# My first Clousers



## GWally (May 16, 2009)

Been digging through old posts and this is what I came up with from some recommendations. Hoping there is a Mahi or 2 out there or some other fun fighting good eatin critter who will want to chow down on one of these. They're on 3/0 811S's. Had to scrounge through some leftover thread from my dad's stuff. Guess I need to run down some mono?
Sure glad Bob had a video or I'd never have gotten there much less learned how to use a whip finisher.


----------



## Patriot (Jun 4, 2009)

Those will work!!!! Good job. :thumbup:


----------



## Chris V (Oct 18, 2007)

They should do fine. I also strongly recommend tying some in 1/0, #2 and #4.


----------



## River Hooligans (Dec 26, 2012)

Nice man, those look really good. The beauty with those flies is that they will work anywhere and for almost any game fish. I would recommend using a little less deer hair, the sparser the better. Nice work, tight lines...


----------



## GWally (May 16, 2009)

Thanks, appreciate the feedback. Nice to have something else to "mess" with waiting for it to warm up so I can hopefully get that boat done for the spring. Been missing that blue water for more years than I like to countl


----------



## Patriot (Jun 4, 2009)

Another tip..... if you are going to add any flash, make sure you tie it in over your bucktail. The bucktail will keep it from fouling the hook. Clousers were designed to be small, but nothing wrong with adapting pattern to larger species. 

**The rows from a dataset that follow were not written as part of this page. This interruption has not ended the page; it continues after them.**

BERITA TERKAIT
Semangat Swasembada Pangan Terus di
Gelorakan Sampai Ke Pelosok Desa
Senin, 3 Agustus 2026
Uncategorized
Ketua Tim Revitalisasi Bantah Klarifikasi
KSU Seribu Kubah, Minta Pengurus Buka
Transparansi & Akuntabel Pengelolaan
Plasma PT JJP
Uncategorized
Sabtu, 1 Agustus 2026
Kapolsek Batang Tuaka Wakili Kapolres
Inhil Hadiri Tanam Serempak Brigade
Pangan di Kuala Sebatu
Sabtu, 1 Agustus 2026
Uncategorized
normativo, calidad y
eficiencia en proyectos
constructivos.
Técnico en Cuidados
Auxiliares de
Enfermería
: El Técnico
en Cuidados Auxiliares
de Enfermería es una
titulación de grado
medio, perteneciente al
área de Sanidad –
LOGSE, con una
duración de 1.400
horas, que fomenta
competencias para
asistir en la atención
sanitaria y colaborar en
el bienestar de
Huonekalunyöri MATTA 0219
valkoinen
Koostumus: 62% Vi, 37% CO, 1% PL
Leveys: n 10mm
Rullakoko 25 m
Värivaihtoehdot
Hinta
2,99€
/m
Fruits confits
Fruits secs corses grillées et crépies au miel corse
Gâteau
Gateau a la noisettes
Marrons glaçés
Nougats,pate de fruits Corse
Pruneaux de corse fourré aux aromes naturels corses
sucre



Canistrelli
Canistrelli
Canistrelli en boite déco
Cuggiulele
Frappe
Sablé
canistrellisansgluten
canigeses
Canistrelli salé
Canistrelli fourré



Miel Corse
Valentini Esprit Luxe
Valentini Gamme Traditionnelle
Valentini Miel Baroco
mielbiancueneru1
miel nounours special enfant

If you want to go bigger, try streamer, tarpon bunny and pike patterns.


----------



## timeflies (Oct 3, 2007)

Those are perfect. People get too liberal with the clouser because it is easy, but Bob Clouser designed it the way he did for a reason. Good job. Thanks for keeping that chit on the real yo.


----------



## flydoc (Dec 14, 2012)

Chart/wht will catch anything that swims.. Go to for me.. Well done


----------



## DAWGONIT (Jan 16, 2009)

those look like a great addition to any arsenal!


----------



## GWally (May 16, 2009)

Thanks for the feedback.
I'm hoping to run across some Chicken Dolphin when I do get out there and from there, learn as I go. The Searay won't be the greatest platform but, I'll have a clear foredeck and will learn as I go. Just did some "practice" casting in the yard and looks like if I clear the port side and raise the rigger, 3/4 or sidearm casts might work. May try a dry run at the house. I removed all the railing up front so the foredeck is probably not the best place to fish from until I can find a suitable rail. They angled the deck at the edges so it limits which rails will work and made it a pain to fit the 4 additional rod holders.


----------